Als wir vor einigen Jahren das Schillertheater wieder eröffneten – der Berliner Senat hatte das alte Gebäude großzügig restauriert –, schnitten Daniel Barenboim und ich ein rotes Band entzwei und das Publikum strömte ins neue Haus. Wir hatten ein Fest vorbereitet, bei dem sich viele Berühmtheiten auf unserer Bühne tummelten. Gegen Ende hatte ich mit dem Publikum an meiner Applausschule gearbeitet, um ihnen klarzumachen, wie sie in den nächsten Jahren zu applaudieren hätten! Aller Arten!
Bei dem kleinen Konzert, das Barenboim zum Abschluss dem aufgeregten Auditorium auf seinem geliebten Flügel bot, war keine Aufforderung zum Applaus notwendig: Jubel, der nicht enden wollte! So kam Daniel zu mir, der ich als Conférencier am Portal lehnte: „Kann ich noch etwas spielen? Ich spiele so gern!“
Sein kluger Kopf ist immer voll Musik
Jürgen Flimm
„Solange Du willst”, sagte ich. „Was soll ich denn spielen?“ – „Das weißt Du besser.“ Zurück am Piano spielte er noch eine ganze Weile lang Lieblingsstücke von Schumann. Ja, er spielte so gerne. Sein kluger Kopf ist immer voll Musik, sein ganzes Leben lang, das nun 80 Jahre währt, ist voll Musik und nur Musik!
Das wäre nun eine lange Liste, wollte man alle seine Meisterwerke aufzählen, den „Ring des Nibelungen“, den er so liebt, sein umfassender Mozart, die Bruckner-Sinfonien, die er zuletzt in der Carnegie Hall in New York zu einem Höhepunkt geführt hat. Und mit ihm seine Staatskapelle, die ihn nun schon so lange hat, in diesen Kreisen oberster Musikpflege oder auch -verwaltung so selten wie ein Treffer im Lotto! 30 Jahre dauert diese Verbindung nun schon an, zum Ruhme der Kapelle, Barenboims und der Musik in Berlin!

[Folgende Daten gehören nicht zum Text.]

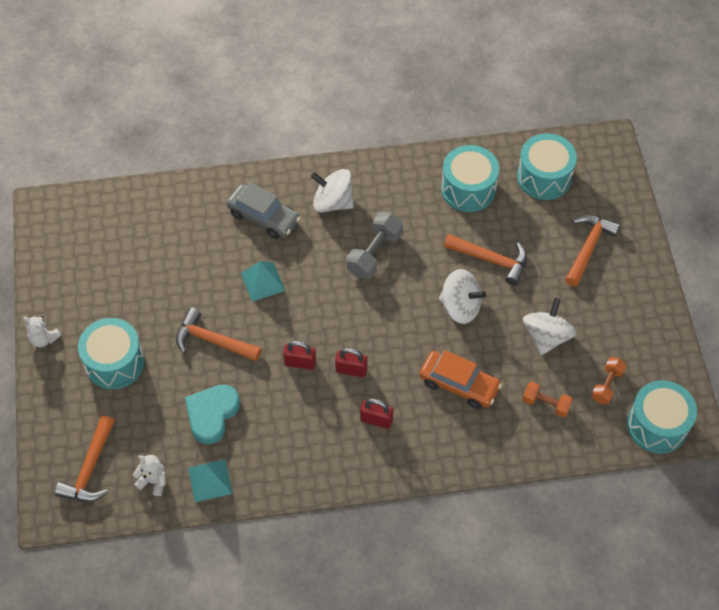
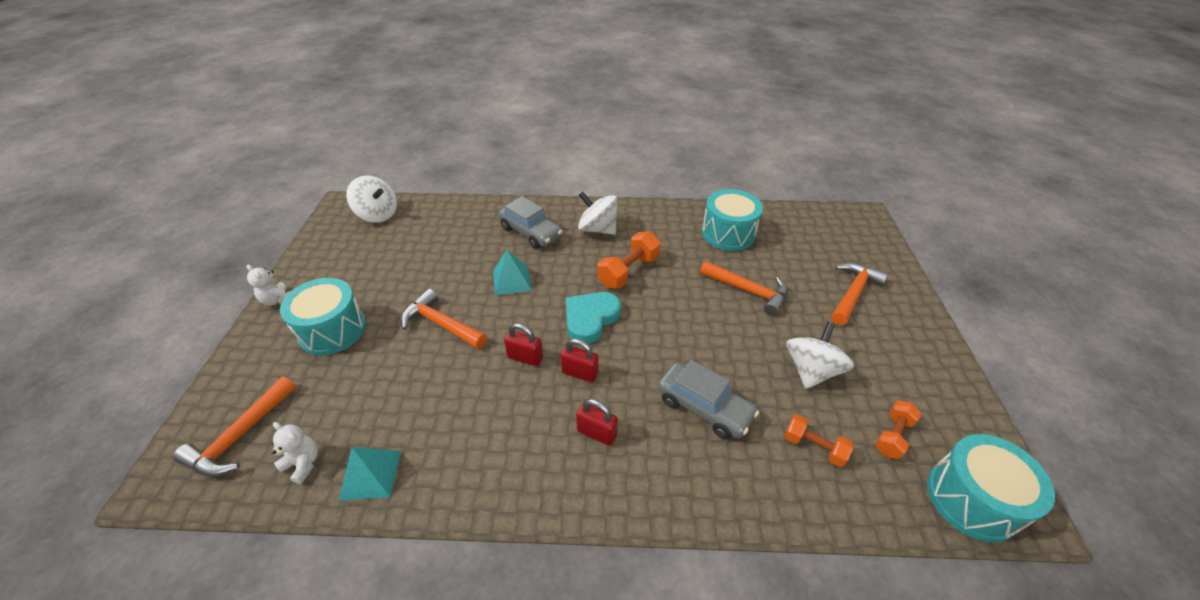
camera: 10 degrees right, 15 degrees down
turquoise heart [185,384,240,444] -> turquoise heart moved to [566,292,621,344]
grey dumbbell [346,212,403,279] -> orange dumbbell [597,231,661,289]
orange car [420,350,502,409] -> grey car [658,360,759,439]
white spinning top [439,269,486,324] -> white spinning top moved to [346,175,397,223]
turquoise drum [517,133,577,200] -> none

Seine Schüler sollten ihm einen musikalischen Kranz binden : Simone Young, Antonio Pappano, Christian Thielemann, Sebastian Weigle, Philipp Jordan, der junge hochbegabte Thomas Guggeis, der wohl im Moment sein Meisterschüler ist, und so viele mehr!
Die Sänger sollten kommen und in einen prächtigen Choral einstimmen – ihn zu ehren, dem wir alle so viel verdanken, so viele Stunden schönster Musik, die uns in einen eigenen Bezirk der himmlischen Musen. entführte. So schöne Musik an seinem Flügel, an seinem Pult, bei den Konzerten und den vielen Opern!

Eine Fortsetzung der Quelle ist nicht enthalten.